I just did this problem:
"Prove that if $G$ is a finite group and $H$ is a proper normal subgroup of largest order, then $G/H$ is simple."
And I am currently working on this problem:
"Suppose that $p$ is the smallest prime that divides $|G|$. Show that any subgroup of index $p$ in $G$ is normal in $G$."
If $p$ is the smallest prime that divides $|G|$, then 'proper normal subgroup of largest order' and 'normal subgroup of index $p$' are equivalent, aren't they? Based on this, I've been trying to start with the quotient, which is of order $p$ and must be simple, and work backward. I don't know that this is necessarily a good approach.
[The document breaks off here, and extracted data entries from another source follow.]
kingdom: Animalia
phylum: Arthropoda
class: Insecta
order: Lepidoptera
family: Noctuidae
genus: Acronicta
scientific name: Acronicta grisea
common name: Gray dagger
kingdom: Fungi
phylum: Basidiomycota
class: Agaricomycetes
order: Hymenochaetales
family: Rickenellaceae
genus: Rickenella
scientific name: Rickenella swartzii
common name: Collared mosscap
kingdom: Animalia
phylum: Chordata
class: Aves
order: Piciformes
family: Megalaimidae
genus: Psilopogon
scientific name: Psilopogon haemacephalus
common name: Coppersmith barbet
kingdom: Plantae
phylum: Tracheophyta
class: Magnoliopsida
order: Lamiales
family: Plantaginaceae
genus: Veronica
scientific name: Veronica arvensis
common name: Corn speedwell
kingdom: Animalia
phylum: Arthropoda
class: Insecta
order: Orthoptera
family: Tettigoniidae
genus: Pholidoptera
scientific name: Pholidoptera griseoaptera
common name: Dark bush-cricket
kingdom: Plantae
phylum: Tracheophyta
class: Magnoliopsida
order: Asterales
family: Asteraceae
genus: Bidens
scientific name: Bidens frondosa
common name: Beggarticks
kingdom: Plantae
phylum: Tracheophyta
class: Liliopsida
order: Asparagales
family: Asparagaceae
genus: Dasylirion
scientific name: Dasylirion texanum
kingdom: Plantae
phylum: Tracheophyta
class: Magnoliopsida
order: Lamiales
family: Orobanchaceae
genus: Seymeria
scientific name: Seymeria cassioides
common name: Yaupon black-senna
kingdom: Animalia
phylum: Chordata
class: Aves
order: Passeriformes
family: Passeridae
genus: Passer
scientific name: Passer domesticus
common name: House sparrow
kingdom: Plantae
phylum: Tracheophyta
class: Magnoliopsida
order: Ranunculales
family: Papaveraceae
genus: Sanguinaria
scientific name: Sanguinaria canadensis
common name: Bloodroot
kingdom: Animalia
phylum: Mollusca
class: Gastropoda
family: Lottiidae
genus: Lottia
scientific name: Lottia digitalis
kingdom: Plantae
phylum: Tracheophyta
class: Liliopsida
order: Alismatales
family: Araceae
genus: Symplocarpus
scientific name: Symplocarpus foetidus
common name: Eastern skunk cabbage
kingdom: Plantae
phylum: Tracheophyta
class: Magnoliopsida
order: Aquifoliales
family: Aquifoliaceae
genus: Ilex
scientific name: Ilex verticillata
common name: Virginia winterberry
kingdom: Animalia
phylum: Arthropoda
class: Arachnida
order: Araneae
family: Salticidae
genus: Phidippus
I'm not making too much progress toward a proof, and any hints (not answers) would be much appreciated.
Best Answer
A normal subgroup of prime index is maximal, but it need not be "of largest order." For example, in the cyclic group of order $6$ generated by $x$, $\langle x^3\rangle$ is of prime index (namely, index $3$), but is not of largest order (the largest order for a proper normal subgroup is $3$, given by $\langle x^2\rangle$). The mistake here is that even though a normal subgroup of prime index cannot be properly contained in a proper subgroup, it can have smaller size than a subgroup that does not contain it.
Also: you cannot assume that you can do a quotient modulo a subgroup of index $p$ unless you first prove that the subgroup is normal. So using the quotient would be circular.
As for the proof of this standard problem: consider the action of $G$ on the left cosets of $H$ given by $g\cdot xH =gxH$. This induces a group homomorphism from $G$ to $S_{G/H}$, the permutation group of the cosets, with kernel contained in $H$.